╭─ DATA UNDER STUDY
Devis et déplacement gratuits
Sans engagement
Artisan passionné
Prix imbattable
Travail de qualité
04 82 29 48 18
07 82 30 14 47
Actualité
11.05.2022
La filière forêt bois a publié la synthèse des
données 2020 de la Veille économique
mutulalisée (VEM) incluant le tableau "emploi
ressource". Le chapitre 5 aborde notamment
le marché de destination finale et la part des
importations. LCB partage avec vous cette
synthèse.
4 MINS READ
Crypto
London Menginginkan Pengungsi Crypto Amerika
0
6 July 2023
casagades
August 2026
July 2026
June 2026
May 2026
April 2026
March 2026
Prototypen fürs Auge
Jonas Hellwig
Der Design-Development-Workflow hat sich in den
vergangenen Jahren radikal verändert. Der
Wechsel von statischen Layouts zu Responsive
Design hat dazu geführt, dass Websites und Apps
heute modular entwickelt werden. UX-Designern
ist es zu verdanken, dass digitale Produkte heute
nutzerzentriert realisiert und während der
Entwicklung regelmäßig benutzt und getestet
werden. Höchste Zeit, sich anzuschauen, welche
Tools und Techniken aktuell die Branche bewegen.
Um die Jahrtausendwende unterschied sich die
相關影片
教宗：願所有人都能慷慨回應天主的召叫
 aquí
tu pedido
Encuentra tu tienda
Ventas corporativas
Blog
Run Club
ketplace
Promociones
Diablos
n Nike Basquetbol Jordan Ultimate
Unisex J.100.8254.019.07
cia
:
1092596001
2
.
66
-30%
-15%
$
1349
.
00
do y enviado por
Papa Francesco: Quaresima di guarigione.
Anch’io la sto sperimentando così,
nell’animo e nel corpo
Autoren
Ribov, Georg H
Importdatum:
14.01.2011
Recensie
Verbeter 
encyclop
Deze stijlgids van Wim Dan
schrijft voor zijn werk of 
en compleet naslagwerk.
╰─
WHAT THIS TASK INVOLVES
Copy the items from their first line through the line containing "importations. LCB partage avec vous cette", inclusive, and replace "Prix imbattable" with "Tarif imbattable". Leave everything else unchanged.

PROBLEM SOLUTION
Devis et déplacement gratuits
Sans engagement
Artisan passionné
Tarif imbattable
Travail de qualité
04 82 29 48 18
07 82 30 14 47
Actualité
11.05.2022
La filière forêt bois a publié la synthèse des
données 2020 de la Veille économique
mutulalisée (VEM) incluant le tableau "emploi
ressource". Le chapitre 5 aborde notamment
le marché de destination finale et la part des
importations. LCB partage avec vous cette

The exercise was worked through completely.